Walter Fraccaro era Des Grieux e si sa che da questo tenore non ci si possono aspettare troppe nuances interpretative, visto che punta sempre ad un approccio muscolare e monolitico al personaggio, sia che impersoni Radames sia che affronti un Cavaradossi.
Ieri però mi è sembrato in cattiva giornata, perché la voce, di per sé abbastanza voluminosa, usciva come ovattata e gli acuti parevano forzatissimi. Molta fatica si è percepita già nella prima aria, Tra voi belle, brune e bionde, in cui la gestione pessima dei fiati ha compromesso la buona riuscita della sortita. La parte ruota tutta sulla cosiddetta “zona di passaggio” ed è molto impegnativa, bisogna sottolinearlo, per cui anche un si bemolle pesa parecchio, un po’ come nell’Otello verdiano che sembra che il tenore canti qui al Verdi di Trieste tra un paio di mesi (non voglio fare la Cassandra, ma insomma…speriamo bene).

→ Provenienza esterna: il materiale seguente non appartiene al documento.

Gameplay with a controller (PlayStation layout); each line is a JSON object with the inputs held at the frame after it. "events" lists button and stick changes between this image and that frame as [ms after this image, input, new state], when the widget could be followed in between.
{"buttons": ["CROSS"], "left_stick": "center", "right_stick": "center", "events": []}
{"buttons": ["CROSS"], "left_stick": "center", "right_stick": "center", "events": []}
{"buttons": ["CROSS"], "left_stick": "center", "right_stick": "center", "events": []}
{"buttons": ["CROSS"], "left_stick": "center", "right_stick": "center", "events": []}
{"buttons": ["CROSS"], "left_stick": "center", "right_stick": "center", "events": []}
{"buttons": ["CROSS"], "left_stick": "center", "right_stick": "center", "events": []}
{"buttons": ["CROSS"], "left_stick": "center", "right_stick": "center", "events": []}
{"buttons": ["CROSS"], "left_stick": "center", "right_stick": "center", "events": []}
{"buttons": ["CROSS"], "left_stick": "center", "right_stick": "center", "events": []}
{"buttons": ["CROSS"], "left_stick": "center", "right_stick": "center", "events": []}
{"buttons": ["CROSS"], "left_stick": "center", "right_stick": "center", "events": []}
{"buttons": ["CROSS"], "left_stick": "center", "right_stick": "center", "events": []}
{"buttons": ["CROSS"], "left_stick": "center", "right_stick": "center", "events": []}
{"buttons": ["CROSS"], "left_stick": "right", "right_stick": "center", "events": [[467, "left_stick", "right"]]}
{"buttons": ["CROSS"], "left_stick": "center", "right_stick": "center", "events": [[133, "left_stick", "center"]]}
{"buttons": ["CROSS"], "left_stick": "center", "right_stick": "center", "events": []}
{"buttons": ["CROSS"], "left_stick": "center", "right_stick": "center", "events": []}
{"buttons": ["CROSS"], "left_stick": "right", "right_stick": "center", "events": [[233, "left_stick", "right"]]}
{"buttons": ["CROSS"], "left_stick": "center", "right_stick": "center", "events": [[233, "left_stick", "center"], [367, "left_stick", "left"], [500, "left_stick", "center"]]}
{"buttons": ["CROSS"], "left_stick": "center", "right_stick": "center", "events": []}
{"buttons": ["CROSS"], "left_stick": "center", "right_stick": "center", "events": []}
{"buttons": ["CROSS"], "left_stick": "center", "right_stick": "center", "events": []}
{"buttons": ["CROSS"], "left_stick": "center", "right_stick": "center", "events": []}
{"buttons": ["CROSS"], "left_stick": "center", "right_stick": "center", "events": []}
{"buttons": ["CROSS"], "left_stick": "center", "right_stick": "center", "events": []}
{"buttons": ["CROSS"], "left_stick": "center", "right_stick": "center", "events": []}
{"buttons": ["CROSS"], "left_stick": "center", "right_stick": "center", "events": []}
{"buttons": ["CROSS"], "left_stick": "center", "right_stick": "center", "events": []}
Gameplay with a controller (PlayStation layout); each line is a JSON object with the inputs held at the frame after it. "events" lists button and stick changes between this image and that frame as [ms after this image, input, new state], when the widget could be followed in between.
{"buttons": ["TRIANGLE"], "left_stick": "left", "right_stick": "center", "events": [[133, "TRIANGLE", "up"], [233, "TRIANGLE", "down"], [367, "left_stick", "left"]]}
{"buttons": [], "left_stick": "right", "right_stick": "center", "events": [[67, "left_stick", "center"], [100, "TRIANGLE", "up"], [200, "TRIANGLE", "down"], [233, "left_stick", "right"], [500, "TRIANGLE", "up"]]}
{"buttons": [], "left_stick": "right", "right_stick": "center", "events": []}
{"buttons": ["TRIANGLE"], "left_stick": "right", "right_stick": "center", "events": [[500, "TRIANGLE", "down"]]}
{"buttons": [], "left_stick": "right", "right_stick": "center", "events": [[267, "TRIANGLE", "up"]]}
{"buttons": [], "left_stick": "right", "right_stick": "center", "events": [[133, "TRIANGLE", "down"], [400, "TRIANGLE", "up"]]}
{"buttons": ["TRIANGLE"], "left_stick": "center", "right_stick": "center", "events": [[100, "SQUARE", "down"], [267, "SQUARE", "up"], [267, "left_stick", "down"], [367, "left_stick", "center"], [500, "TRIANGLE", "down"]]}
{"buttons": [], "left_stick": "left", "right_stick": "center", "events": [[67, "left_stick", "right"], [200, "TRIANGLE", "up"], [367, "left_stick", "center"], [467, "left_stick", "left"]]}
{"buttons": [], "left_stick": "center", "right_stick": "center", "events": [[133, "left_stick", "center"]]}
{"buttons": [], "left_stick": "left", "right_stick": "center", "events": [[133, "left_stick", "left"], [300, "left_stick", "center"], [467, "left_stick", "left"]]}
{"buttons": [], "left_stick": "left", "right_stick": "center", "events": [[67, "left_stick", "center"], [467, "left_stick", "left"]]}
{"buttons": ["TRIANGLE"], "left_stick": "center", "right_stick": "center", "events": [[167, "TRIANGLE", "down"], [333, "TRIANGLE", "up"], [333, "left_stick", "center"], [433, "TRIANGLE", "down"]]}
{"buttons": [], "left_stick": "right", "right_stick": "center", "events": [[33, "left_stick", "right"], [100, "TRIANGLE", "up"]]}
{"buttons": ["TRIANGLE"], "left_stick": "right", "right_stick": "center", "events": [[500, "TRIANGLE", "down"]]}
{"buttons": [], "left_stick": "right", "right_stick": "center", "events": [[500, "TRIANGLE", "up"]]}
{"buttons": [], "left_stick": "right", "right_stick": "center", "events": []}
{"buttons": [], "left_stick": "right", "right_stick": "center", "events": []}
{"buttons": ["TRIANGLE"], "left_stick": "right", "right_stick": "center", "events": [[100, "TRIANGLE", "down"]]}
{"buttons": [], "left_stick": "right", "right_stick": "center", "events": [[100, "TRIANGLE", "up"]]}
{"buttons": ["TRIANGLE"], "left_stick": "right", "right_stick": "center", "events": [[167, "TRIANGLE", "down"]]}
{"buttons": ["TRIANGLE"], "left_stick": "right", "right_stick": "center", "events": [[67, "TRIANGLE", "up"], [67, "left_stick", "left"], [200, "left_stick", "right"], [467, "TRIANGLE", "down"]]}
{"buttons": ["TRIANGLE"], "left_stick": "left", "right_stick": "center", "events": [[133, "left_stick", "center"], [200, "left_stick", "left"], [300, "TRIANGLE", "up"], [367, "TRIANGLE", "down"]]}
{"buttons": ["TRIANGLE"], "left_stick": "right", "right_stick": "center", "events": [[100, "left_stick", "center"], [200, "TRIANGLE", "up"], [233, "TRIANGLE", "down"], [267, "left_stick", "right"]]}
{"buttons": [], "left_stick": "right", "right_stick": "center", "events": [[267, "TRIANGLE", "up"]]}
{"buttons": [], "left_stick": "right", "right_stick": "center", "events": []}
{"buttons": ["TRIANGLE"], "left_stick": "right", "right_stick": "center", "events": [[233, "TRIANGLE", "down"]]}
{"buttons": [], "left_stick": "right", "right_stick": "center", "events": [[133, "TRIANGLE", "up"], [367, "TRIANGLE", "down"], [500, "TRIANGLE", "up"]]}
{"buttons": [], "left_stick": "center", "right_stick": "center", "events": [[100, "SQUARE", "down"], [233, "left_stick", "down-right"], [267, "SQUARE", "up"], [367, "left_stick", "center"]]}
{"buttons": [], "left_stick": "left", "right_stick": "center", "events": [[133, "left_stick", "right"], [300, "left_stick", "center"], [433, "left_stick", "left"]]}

È mancato l’approccio amoroso, il turbamento dei sensi e della mente che porta alla perdizione e alla fine alla rovina.
Il baritono Dimitris Tiliakos, in una parte sfuggente e di difficile lettura psicologica, si è limitato al compitino appalesando una voce esile, secca e poverissima di armonici. Gli riconosco una buona presenza scenica e una generica correttezza vocale.
Alessandro Guerzoni era Geronte di Ravoir e non mi è dispiaciuto almeno perché era abbastanza sonoro e non ha accentuato il lato volgare di un personaggio già fastidioso di suo.
Il tenore Saverio Fiore, impegnato sia come Edmondo sia come Lampionaio non ha demeritato.
Bene il Coro, preparato da Claudio Marino Moretti e dignitosi tutti i comprimari: Gionata Marton (Oste), Anna Malavasi (Musico), Stefano Consolini (Maestro di ballo), Carlo Agostini (Sergente), Salvatore Giacalone (Comandante) e i quattro Musici (Nicoletta Andeliero, Emanuela Conti, Gabriella Pellos, Francesca Poropat).
Il pubblico ha accolto bene tutta la compagnia di canto, regalando ovazioni a Martina Serafin e Walter Fraccaro.
Non ci sono state contestazioni al regista, com’è successo alla prima di venerdì scorso, ma comunque Graham Vick o non c’era o se c’era dormiva, come avrebbe fatto bene a fare anche quando gli proposero di allestire questa Manon Lescaut.
Cena leggera e un bel sonno ristoratore e sereno, così magari il riposo non è disturbato da incubi popolati da cigni rosa giganti e orsacchiotti grandi come Tirannosauri (stramile).
Buona settimana a tutti e un saluto a Adalberto e Ilaria.